Now I know this has been quite the depressing article, but it isn’t the end of the world if there is no 2012-13 NHL season. Luckily, there are many other hockey leagues out there. A lot of the NHL players have moved out to Europe to play in the KHL (Kontinental Hockey League) and if you want daily highlights of that, Steve Dangle and Audrey Osadchenko provide great videos on the KHL Youtube Channel. If you want to check out some players that will most likely be in the NHL in the coming years, you can always watch the junior leagues like the OHL (Ontario Hockey League) and WHL (Western Hockey League) which you can watch stars like Connor McDavid (a 15 year old who is just tearing up the league and what scouts are saying the next Sidney Crosby) in the OHL and Morgan Rielly (the Toronto Maple Leafs 2012 5th Overall draft pick who has 18 points in 14 games and is looking to be a key future player for the rebuilding team) in the WHL. The most popular known alternative to the NHL would have to be the American Hockey League, the primary development league for NHL teams. This league features many NHL players like Jeff Skinner and Ryan Nugent-Hopkins that were able to be sent down to the AHL, making the overall skill and competition much higher than it has in recent years. If you want to know where you can watch AHL, OHL or WHL games, keep on the lookout on Sportsnet in Canada as they have been showing many of these leagues’ matchups.

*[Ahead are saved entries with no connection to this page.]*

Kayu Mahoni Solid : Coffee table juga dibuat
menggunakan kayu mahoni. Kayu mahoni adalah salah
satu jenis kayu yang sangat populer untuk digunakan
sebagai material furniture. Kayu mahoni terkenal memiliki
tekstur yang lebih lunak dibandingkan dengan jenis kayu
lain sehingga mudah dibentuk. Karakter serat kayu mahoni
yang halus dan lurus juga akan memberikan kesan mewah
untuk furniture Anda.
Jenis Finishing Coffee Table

The NHL has been a complete rollercoaster of ups and downs these past 8 years. With the league growing and expanding faster than it has ever been before, we are left with a terrible situation as of right now with the lingering notion of seeing no NHL hockey at all. It all goes back to that last night of Maple Leafs playoff hockey in 2004. The dead silence and immediate shock that was all across the crowd’s faces represents the fans current lookout of this whole issue. Hopefully this all ends soon and we can be looking forward to a new NHL hockey season but unfortunately, the future outcome is not looking too positive.